Airlines have some flexibility in how they can interpret their own contract, and I believe if you had mentioned your problem to a ticket agent, American might have offered to cover your hotel. I think it should have.
I asked American about your ordeal. Here’s what a spokeswoman told me:
Well, unfortunately a combination of bad weather and full planes looks like what happened. And, of course there are fewer flights as well. One other thing that contributed is that in inclement weather, the regional airlines have to cancel more than the mainline.
As you are probably aware, the automated system rebooks the AAdvantage premium status first, and with full planes the AAdvantage status customers get what few seats are left first.
I am sorry that anyone gets stuck, it is absolutely no fun. It’s happened to me several times, especially when I used to travel for a living. I have forwarded your email on to our Customer Relations team so they are aware of this situation.
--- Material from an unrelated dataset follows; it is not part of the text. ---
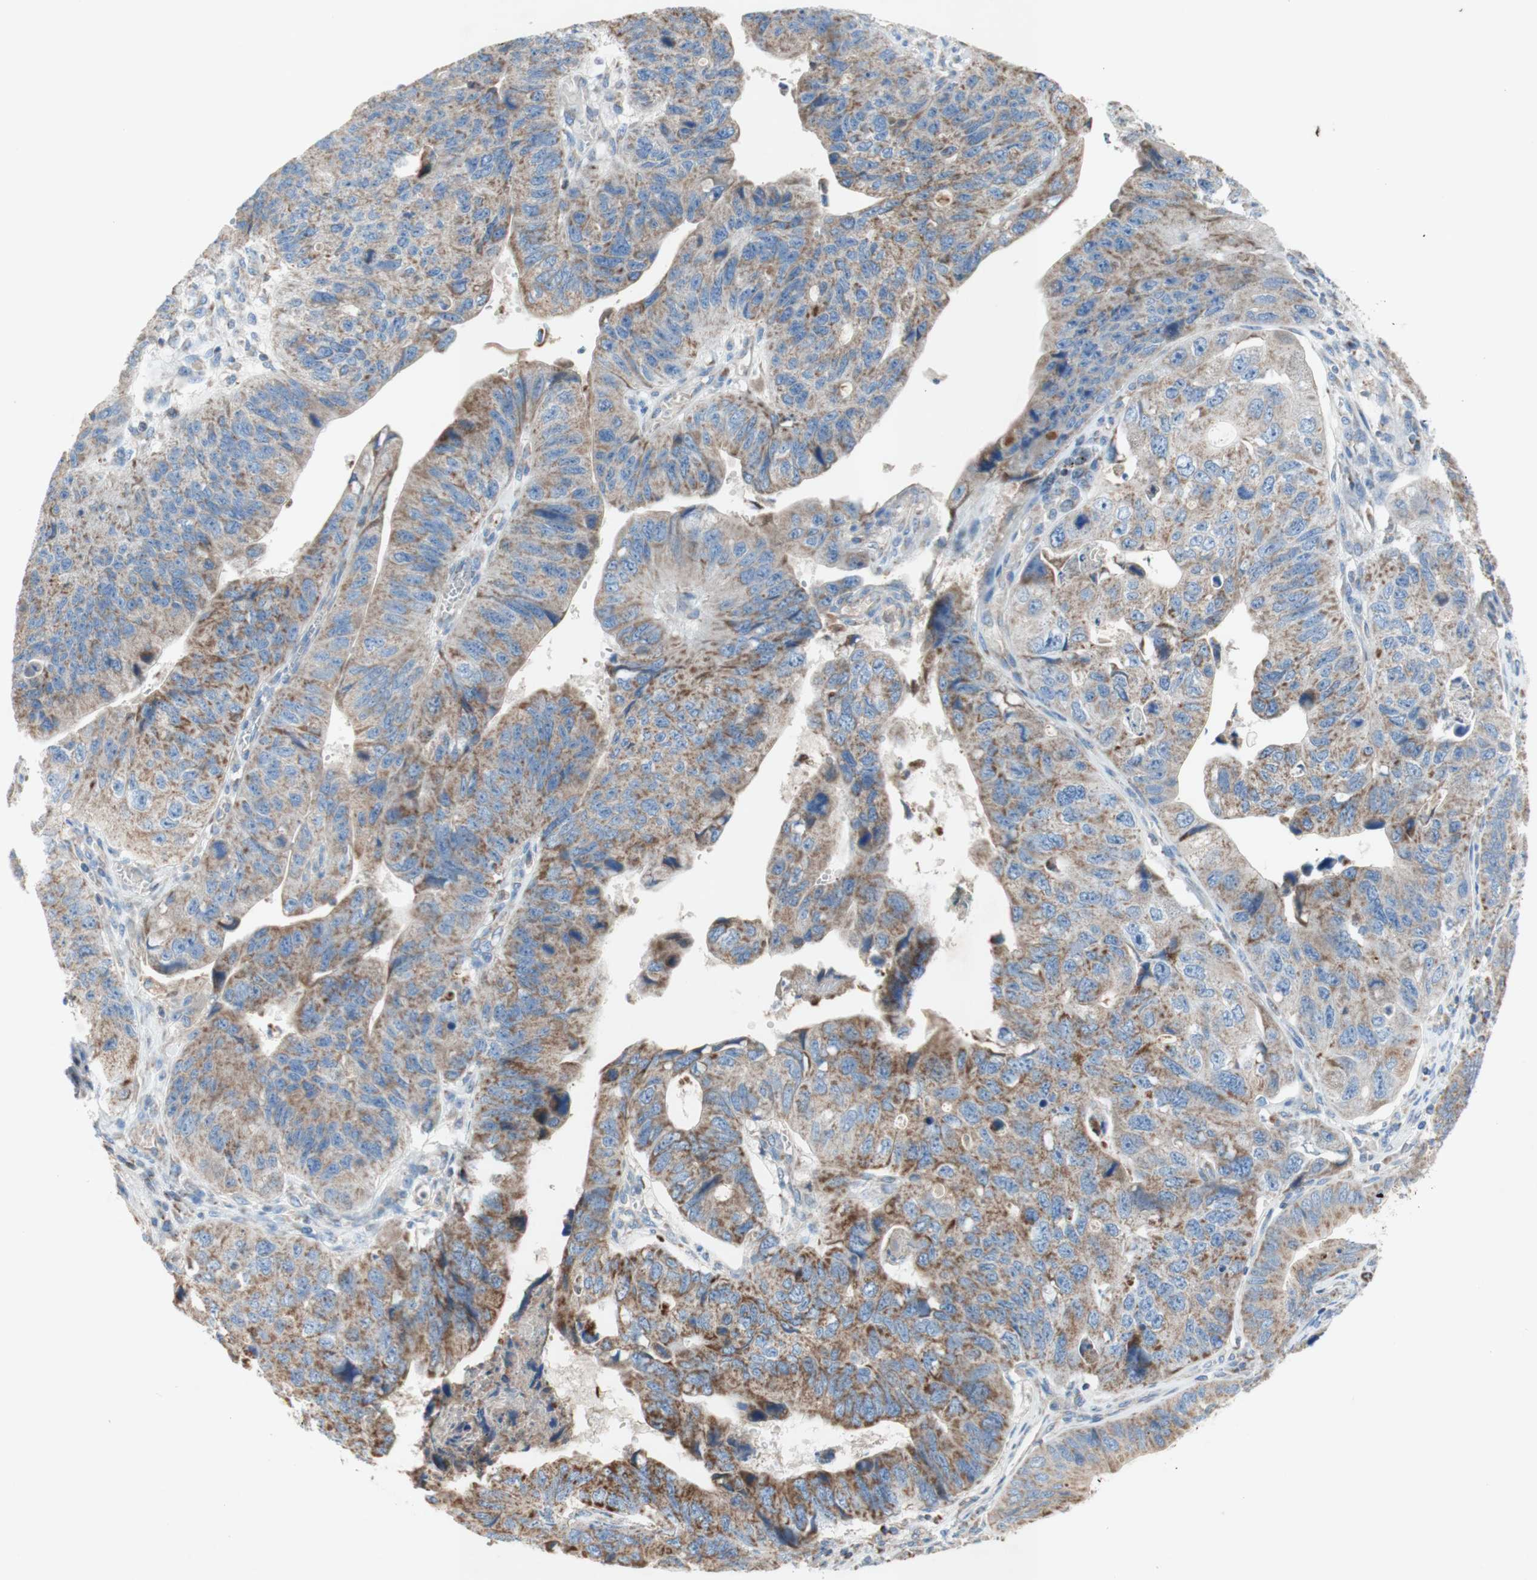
{"staining": {"intensity": "moderate", "quantity": ">75%", "location": "cytoplasmic/membranous"}, "tissue": "stomach cancer", "cell_type": "Tumor cells", "image_type": "cancer", "snomed": [{"axis": "morphology", "description": "Adenocarcinoma, NOS"}, {"axis": "topography", "description": "Stomach"}], "caption": "Moderate cytoplasmic/membranous protein expression is identified in approximately >75% of tumor cells in stomach cancer (adenocarcinoma). Immunohistochemistry (ihc) stains the protein in brown and the nuclei are stained blue.", "gene": "SDHB", "patient": {"sex": "male", "age": 59}}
Danylchuk is not happy with that answer.
I have traveled all over the country to little backwoods areas more times than I can remember in the past two years on business. But In the past I have picked the airline with the best schedule for myself and have not been as concerned about the level of my advantage membership. If I were a premium advantage member this would not have happened, I guess?
Sounds like a lost cause.
Maybe getting compensation from American is a lost cause at this point. But the lessons learned from Danylchuk’s five-day ordeal are, as they say, priceless.